> _TASK DESCRIPTION_
Review the listing and copy each line that holds the word "down".

---- PROVIDED DATA

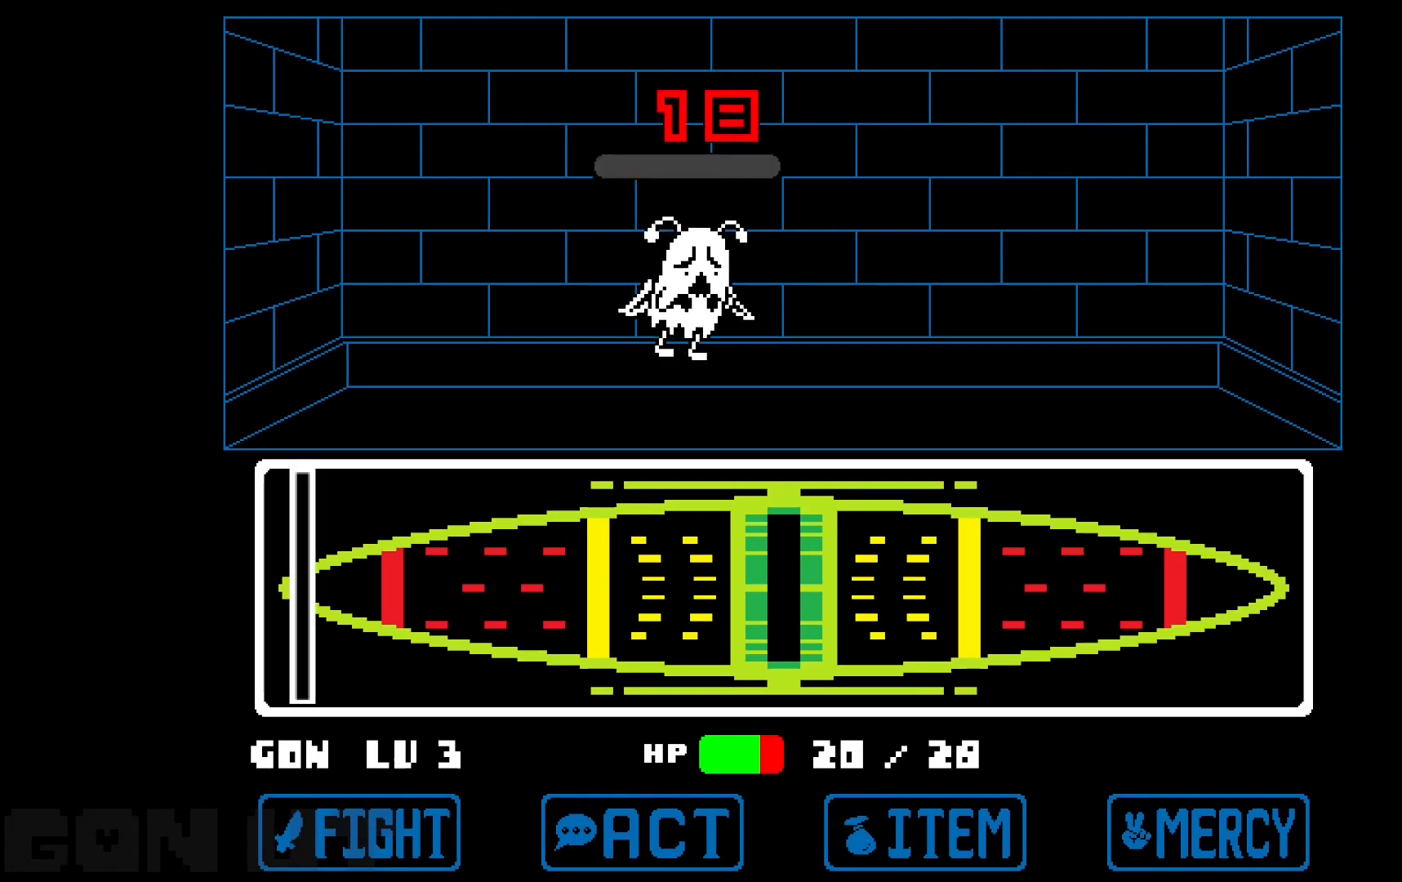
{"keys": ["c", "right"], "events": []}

--------
---- PROVIDED DATA

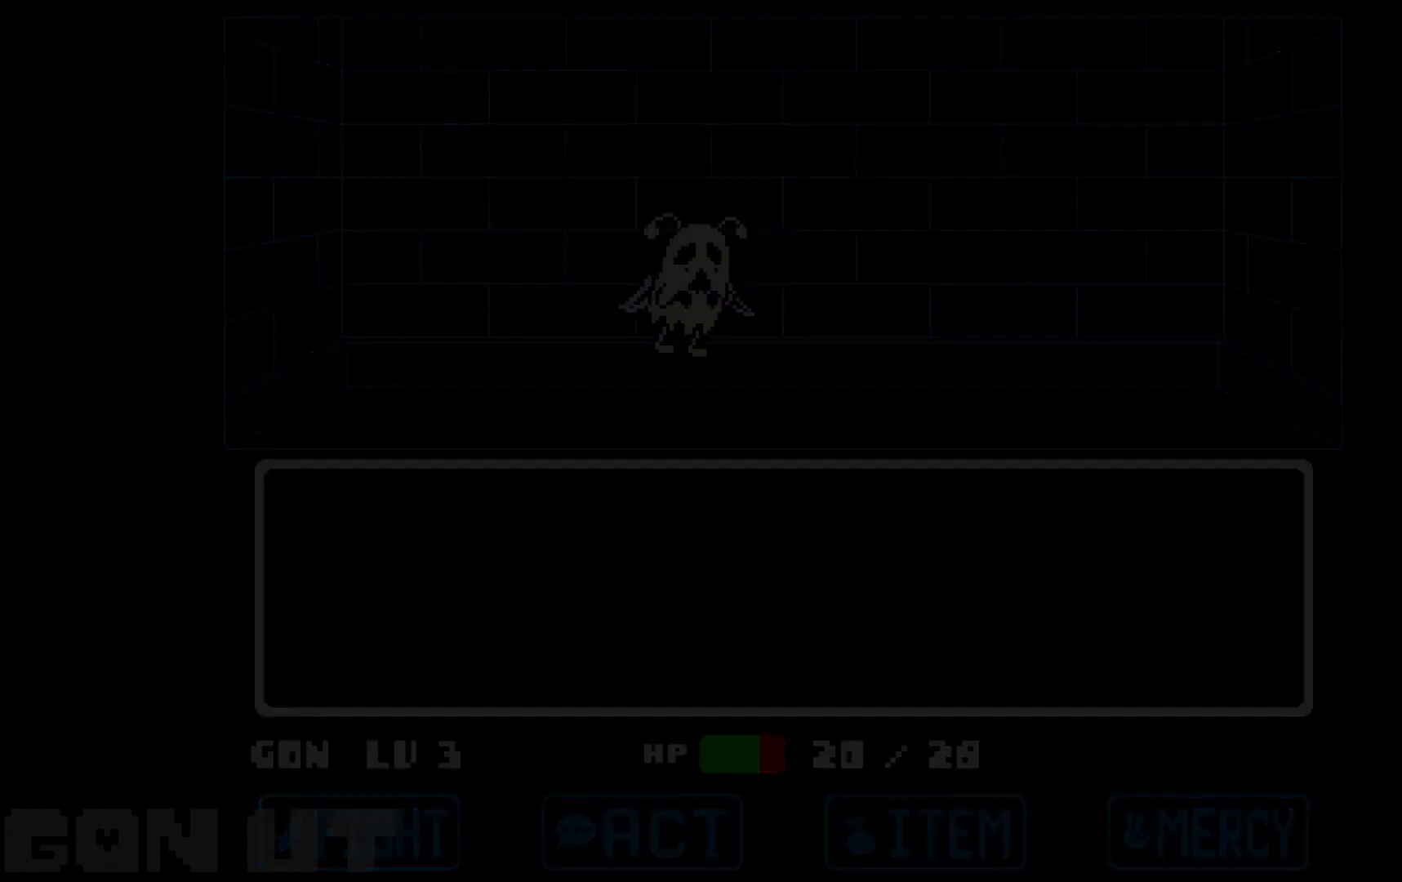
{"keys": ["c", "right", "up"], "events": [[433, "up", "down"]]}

--------
---- PROVIDED DATA

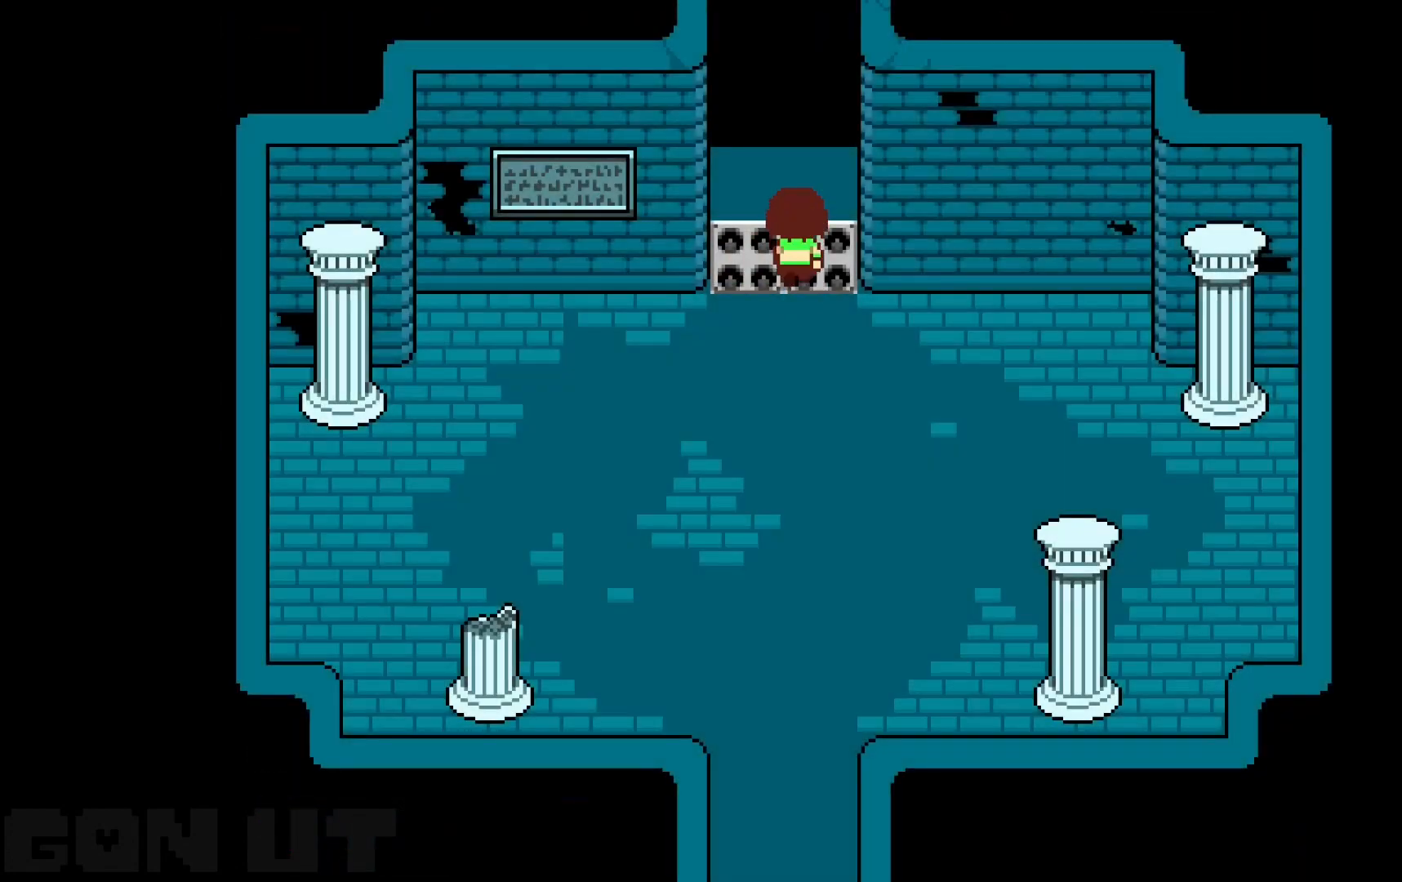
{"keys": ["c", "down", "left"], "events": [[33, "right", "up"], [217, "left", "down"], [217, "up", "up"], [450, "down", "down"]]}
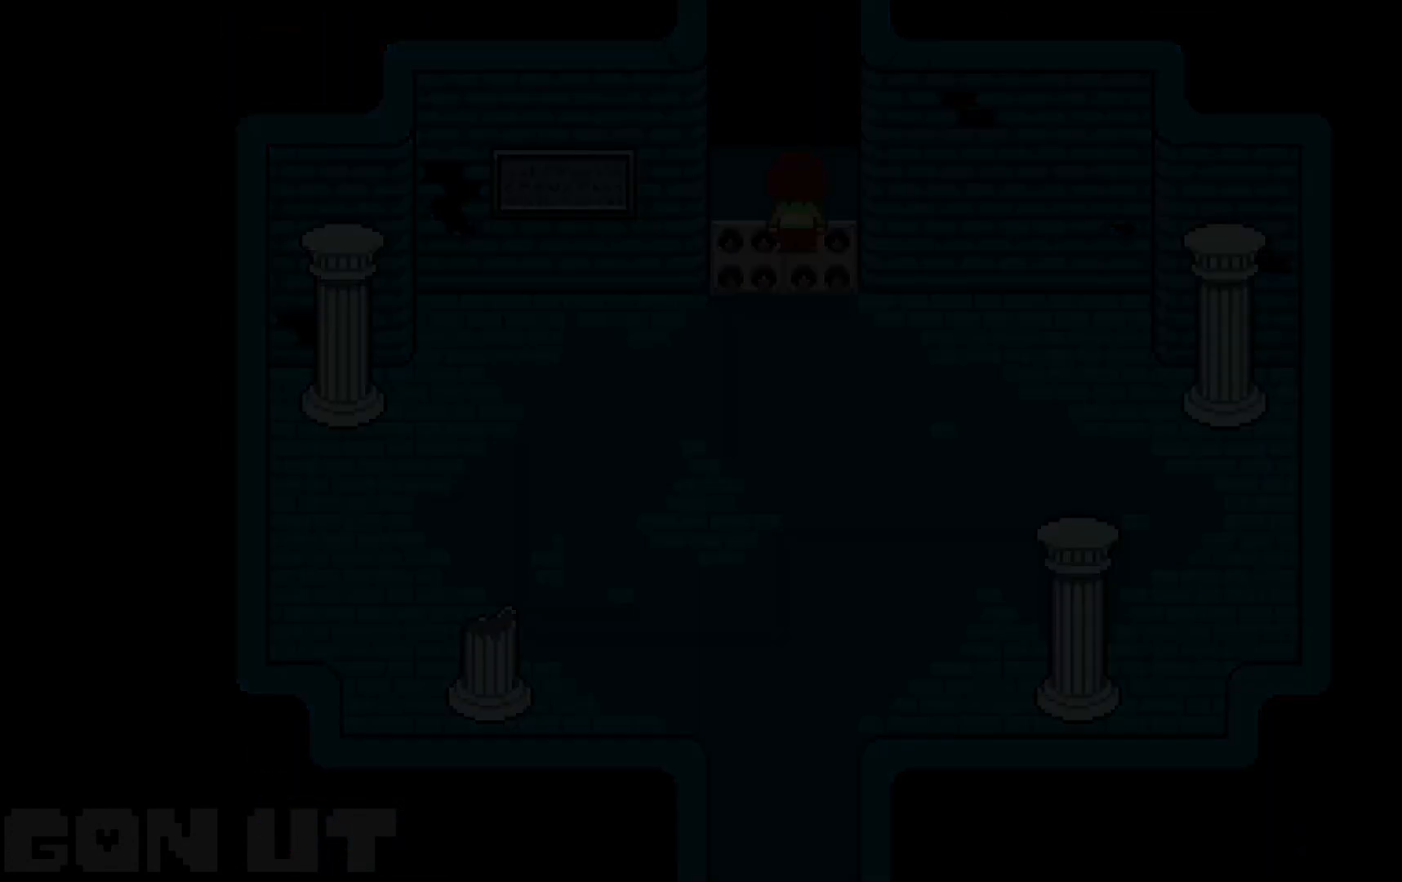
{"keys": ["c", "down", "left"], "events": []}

--------

> _ANSWER BOX_
{"keys": ["c", "right", "up"], "events": [[433, "up", "down"]]}
{"keys": ["c", "down", "left"], "events": [[33, "right", "up"], [217, "left", "down"], [217, "up", "up"], [450, "down", "down"]]}
{"keys": ["c", "down", "left"], "events": []}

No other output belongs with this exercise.